会社概要

住まい再考

【200】 暮れの忙しさ

今年2001年も大詰めに近づいています。

家庭においては、年末の諸事を澄まさないことには、新しい年は迎えられません。例え、暦の上で2002年になったとしても、それに伴うもろもろを済ませていないと満足感が得られず、心に信念を迎える気持が備わらないと思います。

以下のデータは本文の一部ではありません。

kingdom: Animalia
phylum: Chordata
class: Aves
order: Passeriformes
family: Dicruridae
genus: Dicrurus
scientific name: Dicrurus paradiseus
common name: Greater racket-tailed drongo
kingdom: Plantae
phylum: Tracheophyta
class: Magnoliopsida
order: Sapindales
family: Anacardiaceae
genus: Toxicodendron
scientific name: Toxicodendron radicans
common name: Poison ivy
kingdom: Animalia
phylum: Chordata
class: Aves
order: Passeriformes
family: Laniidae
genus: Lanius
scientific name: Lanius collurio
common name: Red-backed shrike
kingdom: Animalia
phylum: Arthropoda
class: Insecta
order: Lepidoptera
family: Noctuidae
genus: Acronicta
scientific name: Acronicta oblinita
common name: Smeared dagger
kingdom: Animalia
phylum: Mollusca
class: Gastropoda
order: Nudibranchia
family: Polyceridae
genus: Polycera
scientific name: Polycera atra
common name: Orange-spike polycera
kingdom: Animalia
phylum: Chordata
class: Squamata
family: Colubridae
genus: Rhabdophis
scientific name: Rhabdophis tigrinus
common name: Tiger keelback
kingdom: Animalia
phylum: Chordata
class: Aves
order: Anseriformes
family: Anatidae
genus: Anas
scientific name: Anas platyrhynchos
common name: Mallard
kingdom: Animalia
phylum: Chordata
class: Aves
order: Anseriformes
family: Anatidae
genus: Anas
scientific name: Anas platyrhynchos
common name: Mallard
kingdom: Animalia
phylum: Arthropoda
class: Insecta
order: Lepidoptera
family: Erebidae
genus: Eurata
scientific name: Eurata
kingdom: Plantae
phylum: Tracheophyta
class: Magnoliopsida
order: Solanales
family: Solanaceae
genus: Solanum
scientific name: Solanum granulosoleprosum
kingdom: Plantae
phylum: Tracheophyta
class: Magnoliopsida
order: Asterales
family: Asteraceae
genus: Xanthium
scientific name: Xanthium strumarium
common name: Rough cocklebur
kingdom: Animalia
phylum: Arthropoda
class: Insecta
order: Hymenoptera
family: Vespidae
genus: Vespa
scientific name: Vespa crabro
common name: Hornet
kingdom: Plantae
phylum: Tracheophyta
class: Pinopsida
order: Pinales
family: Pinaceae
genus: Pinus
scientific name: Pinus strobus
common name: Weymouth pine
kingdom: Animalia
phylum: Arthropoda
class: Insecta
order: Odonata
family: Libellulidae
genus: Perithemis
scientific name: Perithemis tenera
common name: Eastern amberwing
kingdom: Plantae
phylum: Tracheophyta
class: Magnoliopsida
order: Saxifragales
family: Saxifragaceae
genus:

大掃除 一年間に溜まった室内の物や汚れを除いて、整理・整頓をして、新しい年を迎える準備をします。昔は「煤はらい」と云いました。煙突のない「いろり」から出る煙の煤が一年間に溜まった汚れが、最も厄介なものだったからでしょう。今日では煤こそ出ませんが、ちらしや新聞・雑誌・ごみは大変な量です。物の整理をし清潔感を取り戻さないことには、新年は迎えられません。

餅つき 正月、神様にお供えするための餅つきです。お供えとも鏡とも呼ばれ、鏡餅は奉書や半紙の上厚い丸餅を二枚重ねて、床の間、神棚、台所、井戸などに供えました。特に床の間では、三方に乗せて海の幸と陸の幸を添えて形を整えるという、丁重な方法もとられてきました。

しめ飾り しめ縄を張って、けがれを除き、その場を神聖に保つ意味を持っています。しめ縄は左ない(通常は右ない)で、両端は切り落としません。向かって右に太い方がくるようにします。

門松 門松は、古い気分を振り払って新しい年の気分にしてくれます。一般には松を門の両脇や庭の中央にたてます。又、細い若松の幹を奉書紙で巻いて水引で結び、門柱や玄関の両脇へ取り付ける方法も行われます。

その他、年末には汚れた障子の紙を貼り替えたり、畳の表替えもなされることがありました。これらのことによって、室内に新しい雰囲気を迎え家族が新しい気持ちに立ち返ることができるからです。新年を迎え、神を迎える準備は同時に遠くへ離れている家族や親戚を迎えるための準備でもあります。そんな雰囲気の家庭へ久し振りで帰った家族は、家族のあたたかさにひたり、どんなに慰められるか知れません。古い気分が一新され又、新しい気分で再出発できるのです。このような新年の準備の一時を通じ、家族の絆は保たれ、さらに強められるとすれば、そのための忙しさは貴重な一事です。